Task objective: When copying the data below, keep only the lines from the one with "of Strathslyde，the anglo-saxon" through the one with "Let's say that", word for word, and skip the pictures.

---------------

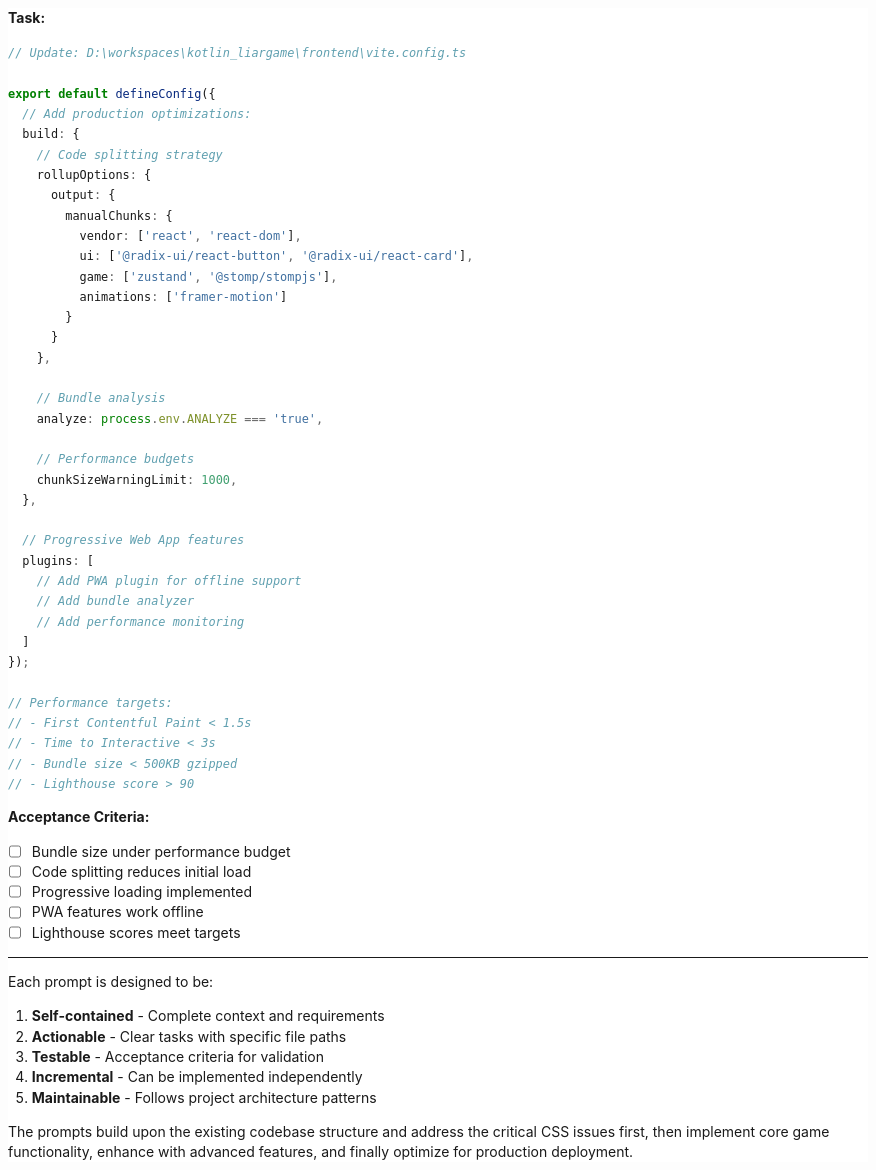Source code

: **Task:**
```typescript
// Update: D:\workspaces\kotlin_liargame\frontend\vite.config.ts

export default defineConfig({
  // Add production optimizations:
  build: {
    // Code splitting strategy
    rollupOptions: {
      output: {
        manualChunks: {
          vendor: ['react', 'react-dom'],
          ui: ['@radix-ui/react-button', '@radix-ui/react-card'],
          game: ['zustand', '@stomp/stompjs'],
          animations: ['framer-motion']
        }
      }
    },
    
    // Bundle analysis
    analyze: process.env.ANALYZE === 'true',
    
    // Performance budgets
    chunkSizeWarningLimit: 1000,
  },
  
  // Progressive Web App features
  plugins: [
    // Add PWA plugin for offline support
    // Add bundle analyzer
    // Add performance monitoring
  ]
});

// Performance targets:
// - First Contentful Paint < 1.5s
// - Time to Interactive < 3s
// - Bundle size < 500KB gzipped
// - Lighthouse score > 90
```

**Acceptance Criteria:**
- [ ] Bundle size under performance budget
- [ ] Code splitting reduces initial load
- [ ] Progressive loading implemented
- [ ] PWA features work offline
- [ ] Lighthouse scores meet targets

---

Each prompt is designed to be:
1. **Self-contained** - Complete context and requirements
2. **Actionable** - Clear tasks with specific file paths
3. **Testable** - Acceptance criteria for validation
4. **Incremental** - Can be implemented independently
5. **Maintainable** - Follows project architecture patterns

The prompts build upon the existing codebase structure and address the critical CSS issues first, then implement core game functionality, enhance with advanced features, and finally optimize for production deployment.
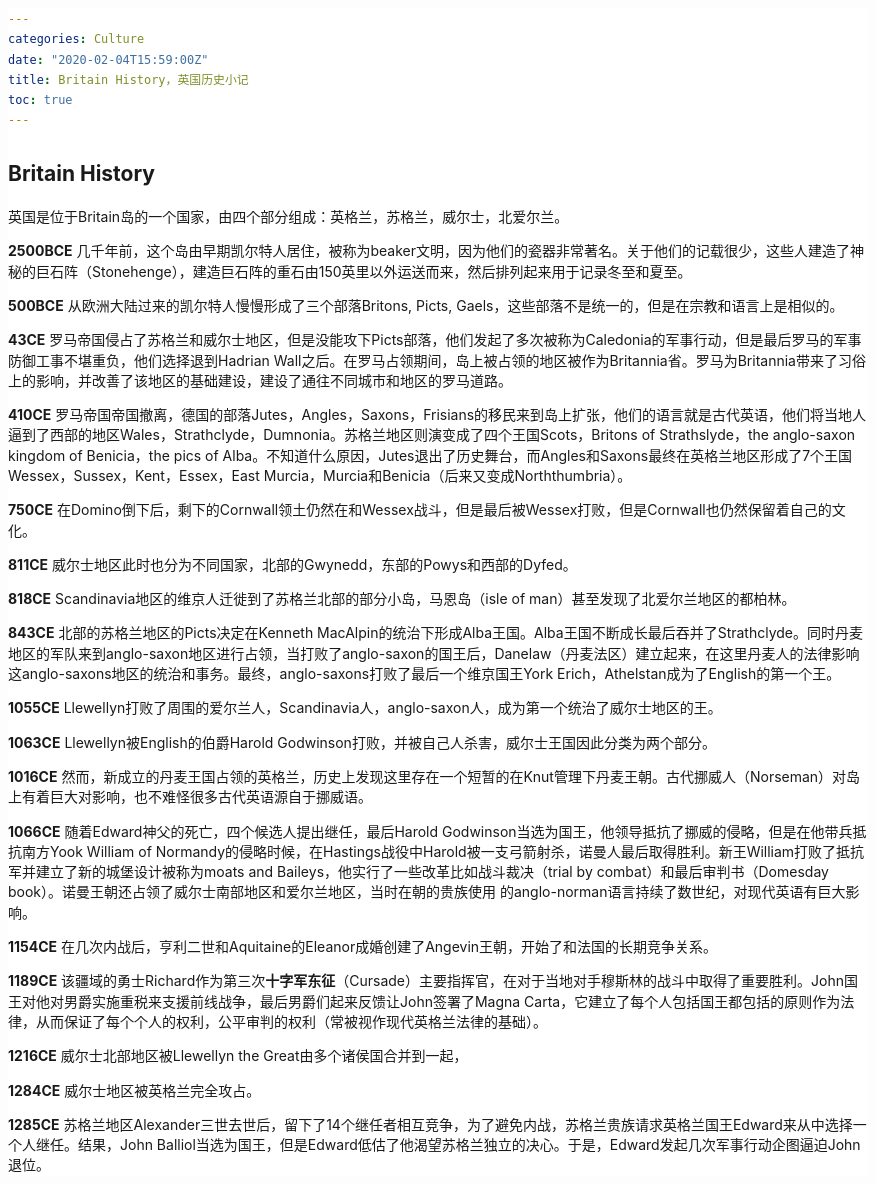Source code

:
```yaml
---
categories: Culture
date: "2020-02-04T15:59:00Z"
title: Britain History，英国历史小记
toc: true
---
```


## Britain History

英国是位于Britain岛的一个国家，由四个部分组成：英格兰，苏格兰，威尔士，北爱尔兰。

**2500BCE** 几千年前，这个岛由早期凯尔特人居住，被称为beaker文明，因为他们的瓷器非常著名。关于他们的记载很少，这些人建造了神秘的巨石阵（Stonehenge），建造巨石阵的重石由150英里以外运送而来，然后排列起来用于记录冬至和夏至。

**500BCE** 从欧洲大陆过来的凯尔特人慢慢形成了三个部落Britons, Picts, Gaels，这些部落不是统一的，但是在宗教和语言上是相似的。

**43CE** 罗马帝国侵占了苏格兰和威尔士地区，但是没能攻下Picts部落，他们发起了多次被称为Caledonia的军事行动，但是最后罗马的军事防御工事不堪重负，他们选择退到Hadrian Wall之后。在罗马占领期间，岛上被占领的地区被作为Britannia省。罗马为Britannia带来了习俗上的影响，并改善了该地区的基础建设，建设了通往不同城市和地区的罗马道路。

**410CE** 罗马帝国帝国撤离，德国的部落Jutes，Angles，Saxons，Frisians的移民来到岛上扩张，他们的语言就是古代英语，他们将当地人逼到了西部的地区Wales，Strathclyde，Dumnonia。苏格兰地区则演变成了四个王国Scots，Britons of Strathslyde，the anglo-saxon kingdom of Benicia，the pics of Alba。不知道什么原因，Jutes退出了历史舞台，而Angles和Saxons最终在英格兰地区形成了7个王国Wessex，Sussex，Kent，Essex，East Murcia，Murcia和Benicia（后来又变成Norththumbria）。

**750CE** 在Domino倒下后，剩下的Cornwall领土仍然在和Wessex战斗，但是最后被Wessex打败，但是Cornwall也仍然保留着自己的文化。

**811CE** 威尔士地区此时也分为不同国家，北部的Gwynedd，东部的Powys和西部的Dyfed。 

**818CE** Scandinavia地区的维京人迁徙到了苏格兰北部的部分小岛，马恩岛（isle of man）甚至发现了北爱尔兰地区的都柏林。

**843CE** 北部的苏格兰地区的Picts决定在Kenneth MacAlpin的统治下形成Alba王国。Alba王国不断成长最后吞并了Strathclyde。同时丹麦地区的军队来到anglo-saxon地区进行占领，当打败了anglo-saxon的国王后，Danelaw（丹麦法区）建立起来，在这里丹麦人的法律影响这anglo-saxons地区的统治和事务。最终，anglo-saxons打败了最后一个维京国王York Erich，Athelstan成为了English的第一个王。

**1055CE** Llewellyn打败了周围的爱尔兰人，Scandinavia人，anglo-saxon人，成为第一个统治了威尔士地区的王。

**1063CE** Llewellyn被English的伯爵Harold Godwinson打败，并被自己人杀害，威尔士王国因此分类为两个部分。

**1016CE** 然而，新成立的丹麦王国占领的英格兰，历史上发现这里存在一个短暂的在Knut管理下丹麦王朝。古代挪威人（Norseman）对岛上有着巨大对影响，也不难怪很多古代英语源自于挪威语。

**1066CE** 随着Edward神父的死亡，四个候选人提出继任，最后Harold Godwinson当选为国王，他领导抵抗了挪威的侵略，但是在他带兵抵抗南方Yook William of Normandy的侵略时候，在Hastings战役中Harold被一支弓箭射杀，诺曼人最后取得胜利。新王William打败了抵抗军并建立了新的城堡设计被称为moats and Baileys，他实行了一些改革比如战斗裁决（trial by combat）和最后审判书（Domesday book）。诺曼王朝还占领了威尔士南部地区和爱尔兰地区，当时在朝的贵族使用 的anglo-norman语言持续了数世纪，对现代英语有巨大影响。

**1154CE** 在几次内战后，亨利二世和Aquitaine的Eleanor成婚创建了Angevin王朝，开始了和法国的长期竞争关系。

**1189CE** 该疆域的勇士Richard作为第三次**十字军东征**（Cursade）主要指挥官，在对于当地对手穆斯林的战斗中取得了重要胜利。John国王对他对男爵实施重税来支援前线战争，最后男爵们起来反馈让John签署了Magna Carta，它建立了每个人包括国王都包括的原则作为法律，从而保证了每个个人的权利，公平审判的权利（常被视作现代英格兰法律的基础）。

**1216CE** 威尔士北部地区被Llewellyn the Great由多个诸侯国合并到一起，

**1284CE** 威尔士地区被英格兰完全攻占。

**1285CE** 苏格兰地区Alexander三世去世后，留下了14个继任者相互竞争，为了避免内战，苏格兰贵族请求英格兰国王Edward来从中选择一个人继任。结果，John Balliol当选为国王，但是Edward低估了他渴望苏格兰独立的决心。于是，Edward发起几次军事行动企图逼迫John退位。
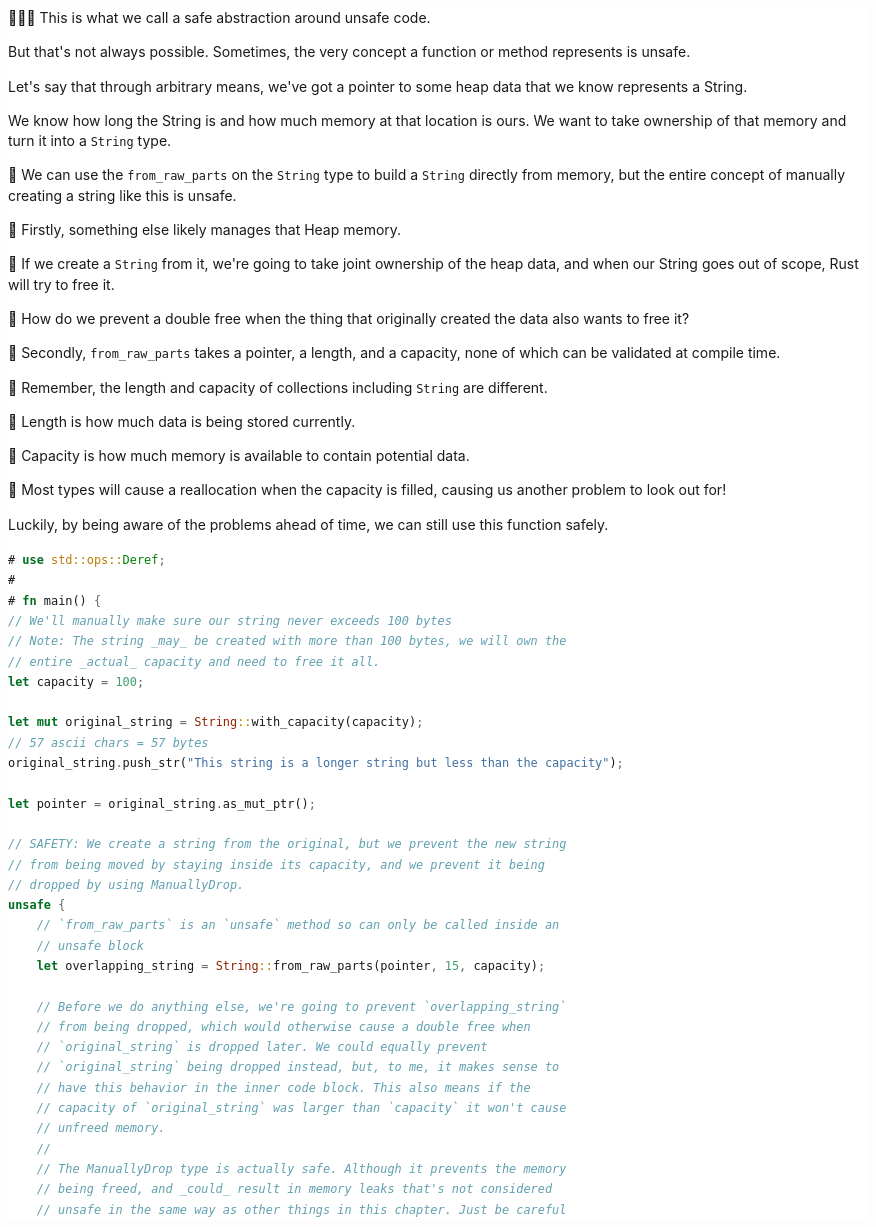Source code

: 🦀👨🏻 This is what we call a safe abstraction around unsafe code.

But that's not always possible. Sometimes, the very concept a function or method represents is unsafe.

Let's say that through arbitrary means, we've got a pointer to some heap data that we know represents a String. 

We know how long the String is and how much memory at that location is ours. We want to take ownership of that memory and turn it into a `String` type.

📕 We can use the `from_raw_parts` on the `String` type to build a `String` directly from memory, but the entire concept of manually creating a string like this is unsafe.

📕 Firstly, something else likely manages that Heap memory.

📕 If we create a `String` from it, we're going to take joint ownership of the heap data, and when our String goes out of scope, Rust will try to free it.

📕 How do we prevent a double free when the thing that originally created the data also wants to free it?

📕 Secondly, `from_raw_parts` takes a pointer, a length, and a capacity, none of which can be validated at compile time.

📕 Remember, the length and capacity of collections including `String` are different. 

📕 Length is how much data is being stored currently.

📕 Capacity is how much memory is available to contain potential data. 

📕 Most types will cause a reallocation when the capacity is filled, causing us another problem to look out for!

Luckily, by being aware of the problems ahead of time, we can still use this function safely.

```rust
# use std::ops::Deref;
# 
# fn main() {
// We'll manually make sure our string never exceeds 100 bytes
// Note: The string _may_ be created with more than 100 bytes, we will own the
// entire _actual_ capacity and need to free it all.
let capacity = 100;

let mut original_string = String::with_capacity(capacity);
// 57 ascii chars = 57 bytes
original_string.push_str("This string is a longer string but less than the capacity");

let pointer = original_string.as_mut_ptr();

// SAFETY: We create a string from the original, but we prevent the new string
// from being moved by staying inside its capacity, and we prevent it being
// dropped by using ManuallyDrop.
unsafe {
    // `from_raw_parts` is an `unsafe` method so can only be called inside an
    // unsafe block
    let overlapping_string = String::from_raw_parts(pointer, 15, capacity);

    // Before we do anything else, we're going to prevent `overlapping_string` 
    // from being dropped, which would otherwise cause a double free when 
    // `original_string` is dropped later. We could equally prevent 
    // `original_string` being dropped instead, but, to me, it makes sense to
    // have this behavior in the inner code block. This also means if the
    // capacity of `original_string` was larger than `capacity` it won't cause
    // unfreed memory.
    // 
    // The ManuallyDrop type is actually safe. Although it prevents the memory
    // being freed, and _could_ result in memory leaks that's not considered
    // unsafe in the same way as other things in this chapter. Just be careful
```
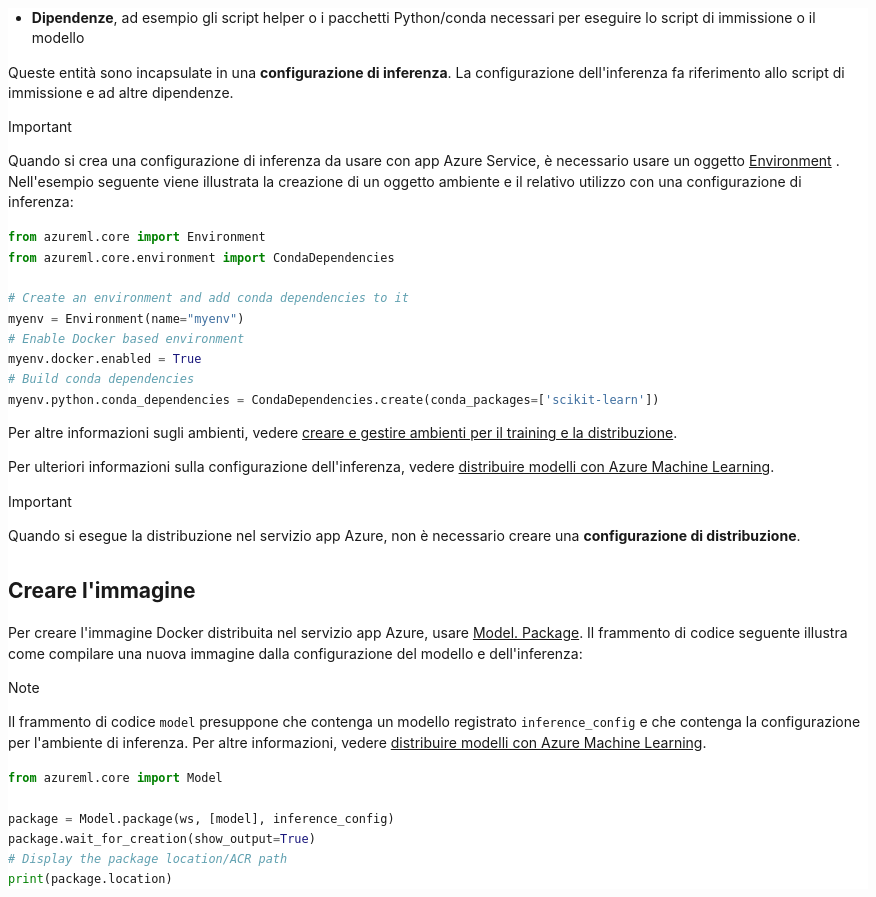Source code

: * **Dipendenze**, ad esempio gli script helper o i pacchetti Python/conda necessari per eseguire lo script di immissione o il modello

Queste entità sono incapsulate in una __configurazione di inferenza__. La configurazione dell'inferenza fa riferimento allo script di immissione e ad altre dipendenze.

> [!IMPORTANT]
> Quando si crea una configurazione di inferenza da usare con app Azure Service, è necessario usare un oggetto [Environment](https://docs.microsoft.com//python/api/azureml-core/azureml.core.environment%28class%29?view=azure-ml-py) . Nell'esempio seguente viene illustrata la creazione di un oggetto ambiente e il relativo utilizzo con una configurazione di inferenza:
>
> ```python
> from azureml.core import Environment
> from azureml.core.environment import CondaDependencies
>
> # Create an environment and add conda dependencies to it
> myenv = Environment(name="myenv")
> # Enable Docker based environment
> myenv.docker.enabled = True
> # Build conda dependencies
> myenv.python.conda_dependencies = CondaDependencies.create(conda_packages=['scikit-learn'])
> ```

Per altre informazioni sugli ambienti, vedere [creare e gestire ambienti per il training e la distribuzione](how-to-use-environments.md).

Per ulteriori informazioni sulla configurazione dell'inferenza, vedere [distribuire modelli con Azure Machine Learning](how-to-deploy-and-where.md).

> [!IMPORTANT]
> Quando si esegue la distribuzione nel servizio app Azure, non è necessario creare una __configurazione di distribuzione__.

## <a name="create-the-image"></a>Creare l'immagine

Per creare l'immagine Docker distribuita nel servizio app Azure, usare [Model. Package](https://docs.microsoft.com//python/api/azureml-core/azureml.core.model.model?view=azure-ml-py#package-workspace--models--inference-config--generate-dockerfile-false-). Il frammento di codice seguente illustra come compilare una nuova immagine dalla configurazione del modello e dell'inferenza:

> [!NOTE]
> Il frammento di codice `model` presuppone che contenga un modello registrato `inference_config` e che contenga la configurazione per l'ambiente di inferenza. Per altre informazioni, vedere [distribuire modelli con Azure Machine Learning](how-to-deploy-and-where.md).

```python
from azureml.core import Model

package = Model.package(ws, [model], inference_config)
package.wait_for_creation(show_output=True)
# Display the package location/ACR path
print(package.location)
```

---------------

Your solution:
**410CE** 罗马帝国帝国撤离，德国的部落Jutes，Angles，Saxons，Frisians的移民来到岛上扩张，他们的语言就是古代英语，他们将当地人逼到了西部的地区Wales，Strathclyde，Dumnonia。苏格兰地区则演变成了四个王国Scots，Britons of Strathslyde，the anglo-saxon kingdom of Benicia，the pics of Alba。不知道什么原因，Jutes退出了历史舞台，而Angles和Saxons最终在英格兰地区形成了7个王国Wessex，Sussex，Kent，Essex，East Murcia，Murcia和Benicia（后来又变成Norththumbria）。

**750CE** 在Domino倒下后，剩下的Cornwall领土仍然在和Wessex战斗，但是最后被Wessex打败，但是Cornwall也仍然保留着自己的文化。

**811CE** 威尔士地区此时也分为不同国家，北部的Gwynedd，东部的Powys和西部的Dyfed。 

**818CE** Scandinavia地区的维京人迁徙到了苏格兰北部的部分小岛，马恩岛（isle of man）甚至发现了北爱尔兰地区的都柏林。

**843CE** 北部的苏格兰地区的Picts决定在Kenneth MacAlpin的统治下形成Alba王国。Alba王国不断成长最后吞并了Strathclyde。同时丹麦地区的军队来到anglo-saxon地区进行占领，当打败了anglo-saxon的国王后，Danelaw（丹麦法区）建立起来，在这里丹麦人的法律影响这anglo-saxons地区的统治和事务。最终，anglo-saxons打败了最后一个维京国王York Erich，Athelstan成为了English的第一个王。

**1055CE** Llewellyn打败了周围的爱尔兰人，Scandinavia人，anglo-saxon人，成为第一个统治了威尔士地区的王。

**1063CE** Llewellyn被English的伯爵Harold Godwinson打败，并被自己人杀害，威尔士王国因此分类为两个部分。

**1016CE** 然而，新成立的丹麦王国占领的英格兰，历史上发现这里存在一个短暂的在Knut管理下丹麦王朝。古代挪威人（Norseman）对岛上有着巨大对影响，也不难怪很多古代英语源自于挪威语。

**1066CE** 随着Edward神父的死亡，四个候选人提出继任，最后Harold Godwinson当选为国王，他领导抵抗了挪威的侵略，但是在他带兵抵抗南方Yook William of Normandy的侵略时候，在Hastings战役中Harold被一支弓箭射杀，诺曼人最后取得胜利。新王William打败了抵抗军并建立了新的城堡设计被称为moats and Baileys，他实行了一些改革比如战斗裁决（trial by combat）和最后审判书（Domesday book）。诺曼王朝还占领了威尔士南部地区和爱尔兰地区，当时在朝的贵族使用 的anglo-norman语言持续了数世纪，对现代英语有巨大影响。

**1154CE** 在几次内战后，亨利二世和Aquitaine的Eleanor成婚创建了Angevin王朝，开始了和法国的长期竞争关系。

**1189CE** 该疆域的勇士Richard作为第三次**十字军东征**（Cursade）主要指挥官，在对于当地对手穆斯林的战斗中取得了重要胜利。John国王对他对男爵实施重税来支援前线战争，最后男爵们起来反馈让John签署了Magna Carta，它建立了每个人包括国王都包括的原则作为法律，从而保证了每个个人的权利，公平审判的权利（常被视作现代英格兰法律的基础）。

**1216CE** 威尔士北部地区被Llewellyn the Great由多个诸侯国合并到一起，

**1284CE** 威尔士地区被英格兰完全攻占。

**1285CE** 苏格兰地区Alexander三世去世后，留下了14个继任者相互竞争，为了避免内战，苏格兰贵族请求英格兰国王Edward来从中选择一个人继任。结果，John Balliol当选为国王，但是Edward低估了他渴望苏格兰独立的决心。于是，Edward发起几次军事行动企图逼迫John退位。
Source code

: 🦀👨🏻 This is what we call a safe abstraction around unsafe code.

But that's not always possible. Sometimes, the very concept a function or method represents is unsafe.

Let's say that through arbitrary means, we've got a pointer to some heap data that we know represents a String. 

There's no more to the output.